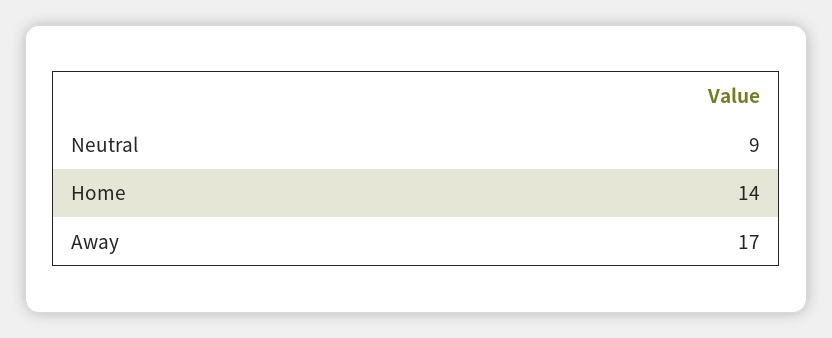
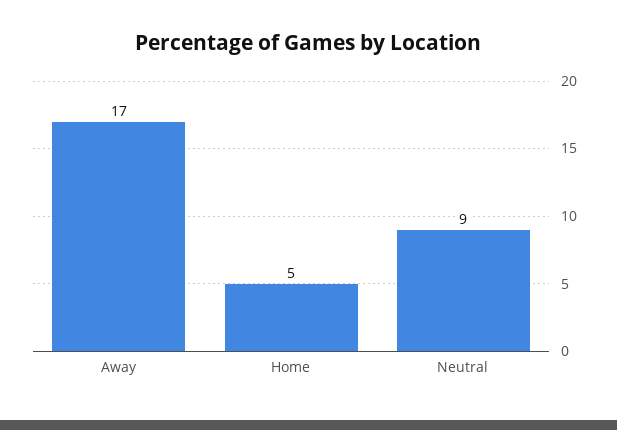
  {
    "Neutral": 9,
-   "Home": 14,
+   "Home": 5,
    "Away": 17
  }

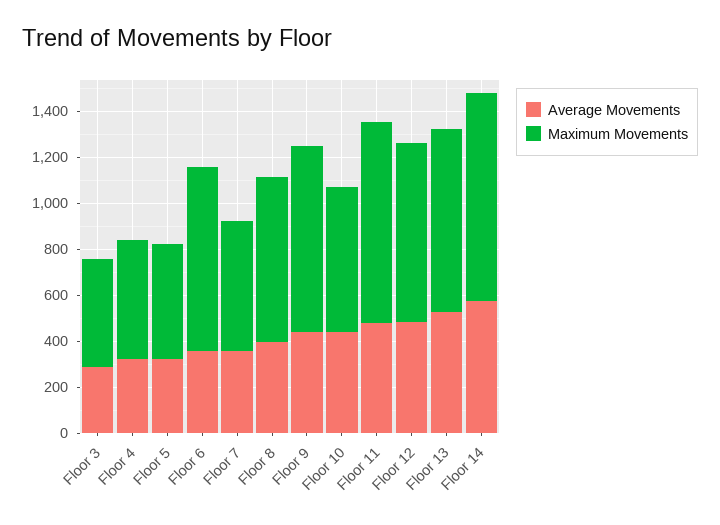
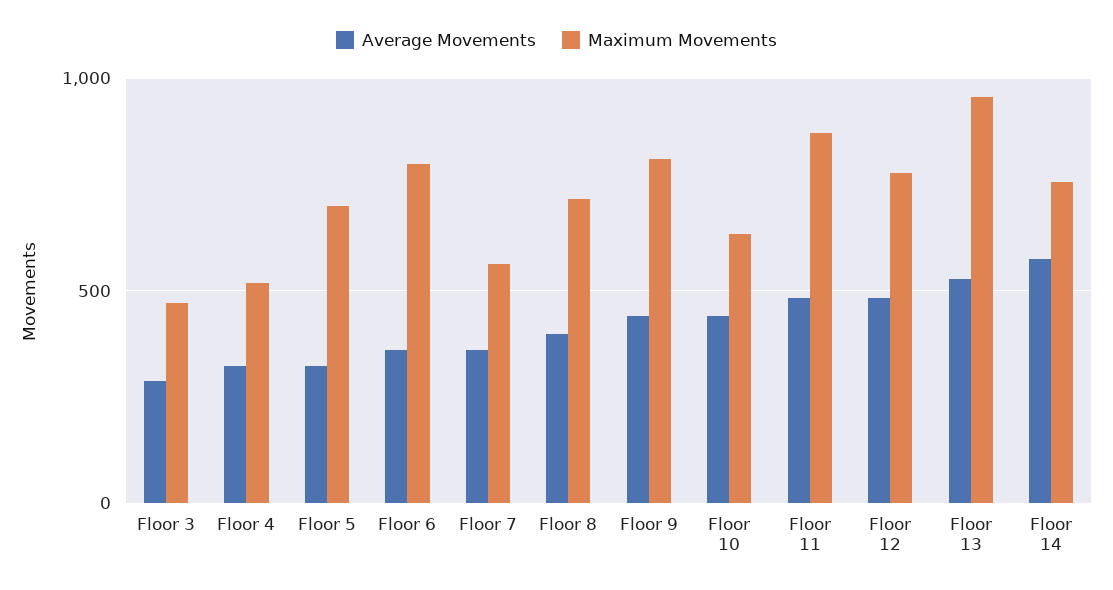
  {
    "Average Movements": {
      "Floor 3": 300,
      "Floor 4": 300,
      "Floor 5": 300,
      "Floor 6": 350,
      "Floor 7": 350,
      "Floor 8": 400,
      "Floor 9": 450,
      "Floor 10": 450,
      "Floor 11": 500,
      "Floor 12": 500,
      "Floor 13": 550,
      "Floor 14": 600
    },
    "Maximum Movements": {
      "Floor 3": 450,
      "Floor 4": 500,
-     "Floor 5": 500,
+     "Floor 5": 700,
      "Floor 6": 800,
      "Floor 7": 550,
      "Floor 8": 700,
      "Floor 9": 800,
      "Floor 10": 650,
      "Floor 11": 850,
      "Floor 12": 800,
-     "Floor 13": 800,
+     "Floor 13": 950,
-     "Floor 14": 900
+     "Floor 14": 750
    }
  }

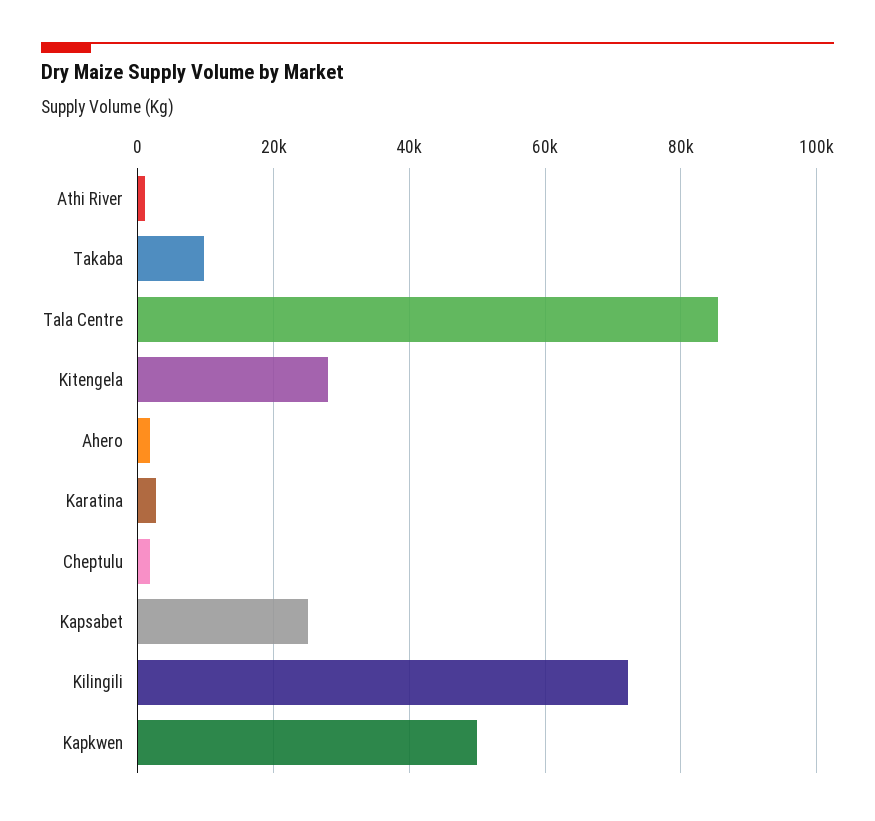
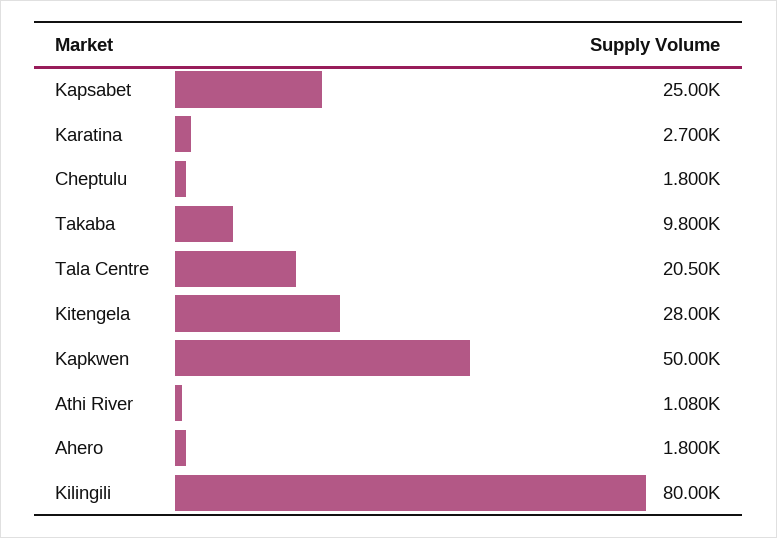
  {
    "Athi River": 1080,
    "Takaba": 9800,
-   "Tala Centre": 86000,
+   "Tala Centre": 20500,
    "Kitengela": 28000,
    "Ahero": 1800,
    "Karatina": 2700,
    "Cheptulu": 1800,
    "Kapsabet": 25000,
-   "Kilingili": 72000,
+   "Kilingili": 80000,
    "Kapkwen": 50000
  }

● **Required work**
Omit the pictures and output all of the other material exactly.

● **Output of the task**
  {
    "Neutral": 9,
-   "Home": 14,
+   "Home": 5,
    "Away": 17
  }

  {
    "Average Movements": {
      "Floor 3": 300,
      "Floor 4": 300,
      "Floor 5": 300,
      "Floor 6": 350,
      "Floor 7": 350,
      "Floor 8": 400,
      "Floor 9": 450,
      "Floor 10": 450,
      "Floor 11": 500,
      "Floor 12": 500,
      "Floor 13": 550,
      "Floor 14": 600
    },
    "Maximum Movements": {
      "Floor 3": 450,
      "Floor 4": 500,
-     "Floor 5": 500,
+     "Floor 5": 700,
      "Floor 6": 800,
      "Floor 7": 550,
      "Floor 8": 700,
      "Floor 9": 800,
      "Floor 10": 650,
      "Floor 11": 850,
      "Floor 12": 800,
-     "Floor 13": 800,
+     "Floor 13": 950,
-     "Floor 14": 900
+     "Floor 14": 750
    }
  }

  {
    "Athi River": 1080,
    "Takaba": 9800,
-   "Tala Centre": 86000,
+   "Tala Centre": 20500,
    "Kitengela": 28000,
    "Ahero": 1800,
    "Karatina": 2700,
    "Cheptulu": 1800,
    "Kapsabet": 25000,
-   "Kilingili": 72000,
+   "Kilingili": 80000,
    "Kapkwen": 50000
  }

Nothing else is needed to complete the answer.